Жених с невестой, по обряду, сидели в переднем углу. Хлипко наигрывала невидимая гармошка. Жених в бирюзовой рубахе с отложным воротником, невеста в ситцевом платье с шоколадными и зелеными цветами. На столе – только самовар да пустые чашки: небогато игралась свадьба. Глазели в окнах приплюснутые лица, и из-за спины Соустина тоже глазели, натужно дыша: глазенье это было обрядом. Две иконы висели над молодыми: Серафим Саровский, сгорбленный, круглобородый, с палочкой и медведем, и богоматерь, склонившая голову к плечу. И молодые напевно клонили головы друг к другу, как на иконе...
А Васяня многозначительно подпихивал Соустина в бок и громко вопрошал присоседившегося к ним старичка:
– А сколько овец у тебя было?
Старичок отвечал простуженным могильным голосом. И Соустин со злостью и стыдом угадывал, что и разговор этот затеян и разыгрывается Васяней нарочно для него и для народа; нехорошо было, что народ в самом деле прислушивался...
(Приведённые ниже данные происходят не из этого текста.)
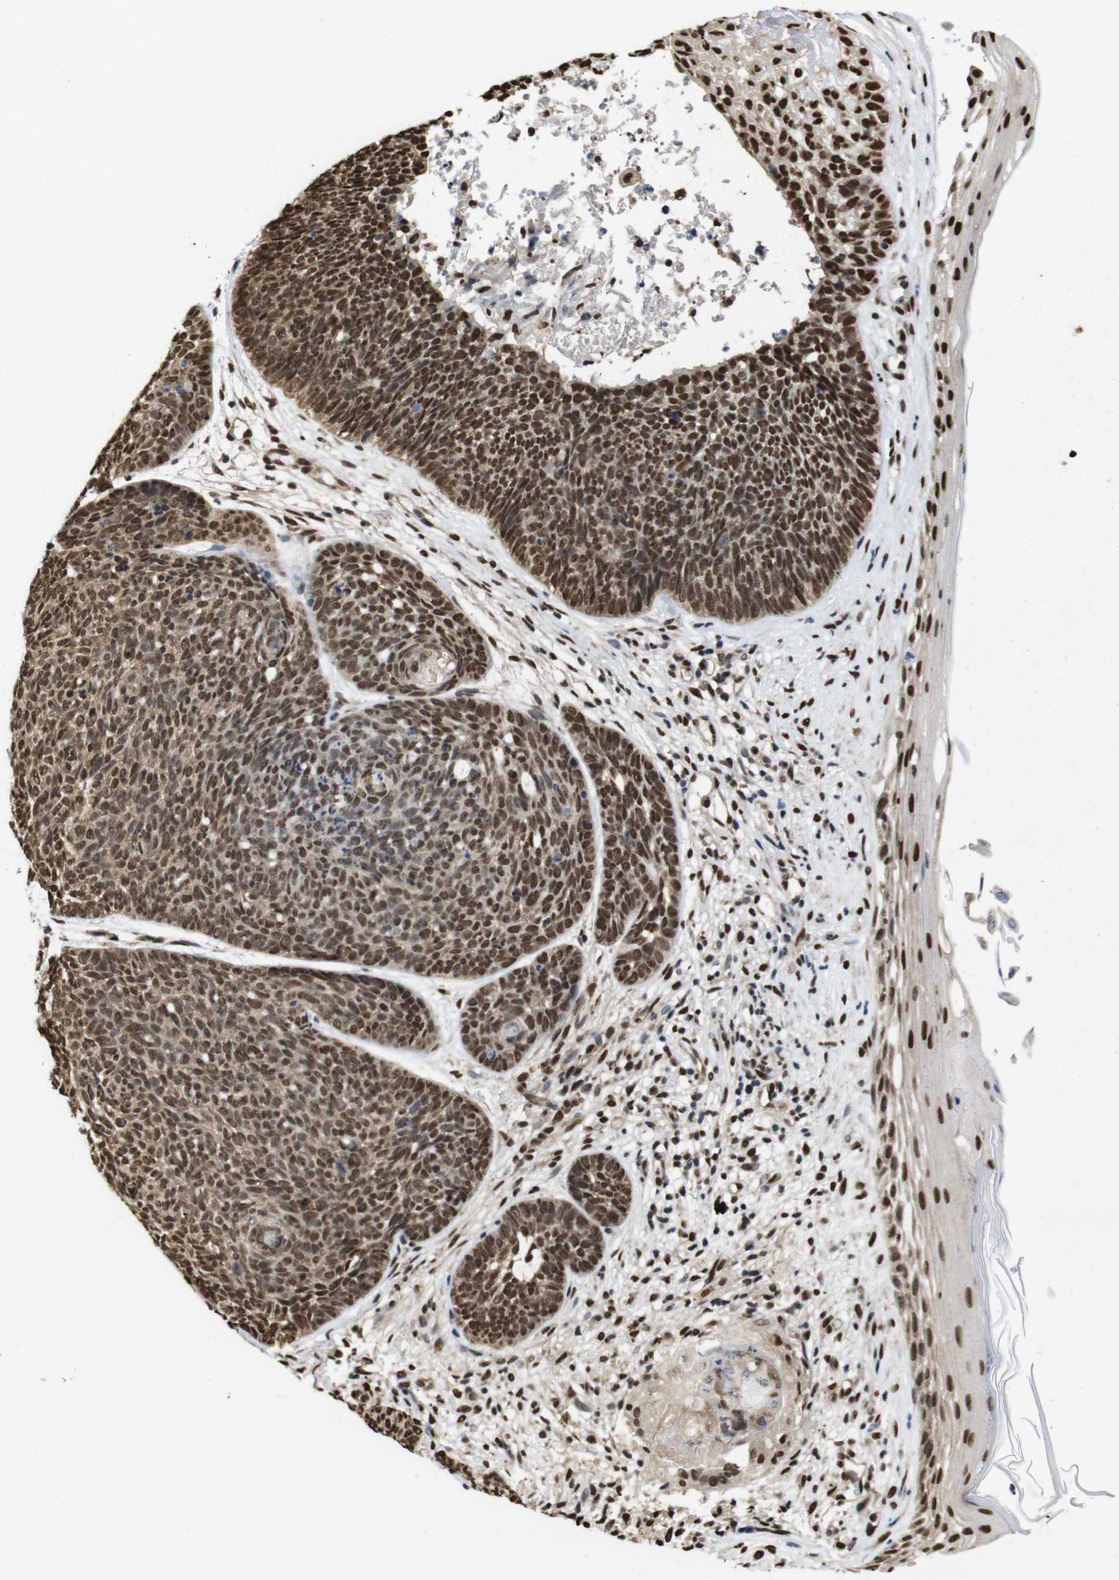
{"staining": {"intensity": "strong", "quantity": ">75%", "location": "cytoplasmic/membranous,nuclear"}, "tissue": "skin cancer", "cell_type": "Tumor cells", "image_type": "cancer", "snomed": [{"axis": "morphology", "description": "Basal cell carcinoma"}, {"axis": "topography", "description": "Skin"}], "caption": "Immunohistochemical staining of skin basal cell carcinoma reveals high levels of strong cytoplasmic/membranous and nuclear expression in approximately >75% of tumor cells. The staining was performed using DAB, with brown indicating positive protein expression. Nuclei are stained blue with hematoxylin.", "gene": "SUMO3", "patient": {"sex": "female", "age": 70}}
– Так. А сколько лошадей? И значит, сопоставили тебя как кулака?
Гармошка в горенке взбодрилась. Две девицы поднялись, скинули с ног полусапожки и пошли танцевать. Одеревенело кружились, сходились и расходились, глядя мимо друг друга, глухо оттопывая пятками в шерстяных чулках.
– Что это за танец?– чтобы заглушить Васяню, спросил Соустин, не разглядев, что спрашивает у какой-то задремавшей старухи.
– Тустеп,– оживилась старуха.
– А сколько у тебя едоков?– продолжал Васяня все громче напирать на старичка.
Народ глазел теперь только на Соустина. Васяня определенно поднимал его, делал предметом неких темных и опасных упований, и вместе с тем чуялось в поведении его скрытое, угрожающее озорство. И этой свадьбою, тоскою косного, глухоманного житьишка угостил, может быть, недаром... Тут как раз мальчишки так хлестнули колодой по столу, что лампа потухла. Соустин грубо двинул локтем старика и, не оглядываясь, пробрался на улицу.
Васяня и тут оказался рядом с ним. По пути ухватил под окном девку, ломал.
Потом догнал Соустина, запыхавшись.
– Конечно, около одной своей жены скучно, я шалю иногда, Николай Филатыч.
Девка разъяренно кричала:
– Я тебя знаю, у тебя жена Клава – б..., вот ты кто!
Васяня как-то срыву смолк. И когда через несколько шагов заговорил, Соустин не узнал этого верезжащего, ядучего голоса.
– Что ж, что у меня лошадь хорошая... Что ж это, значит, справедливо, что меня, как на ссылку, через каждый день на полустанок с зерном гоняют за двадцать километров? Вот лес скоро общество зачнет делить, а меня беспременно на полустанок. Эх, Николай Филатыч, загоню я свою лошадь, загоню я овец...
Но Соустин шагал, нахлобучив воротник. И Васяня, должно быть, уразумел, что от него только отряхнуться скорее хочет этот человек... Хмыкнул, приостановился.
– Ну, покамест прощевайте, нашу улицу не забывайте! Наша улица прозывалась Заовражная, а теперь – Парижской Коммуны, вот и дощечка висит!кривлялся он с обидой и озорством.– А Журкину-гробовщику, который эти дощечки писал и привешивал, мы тоже вспомним!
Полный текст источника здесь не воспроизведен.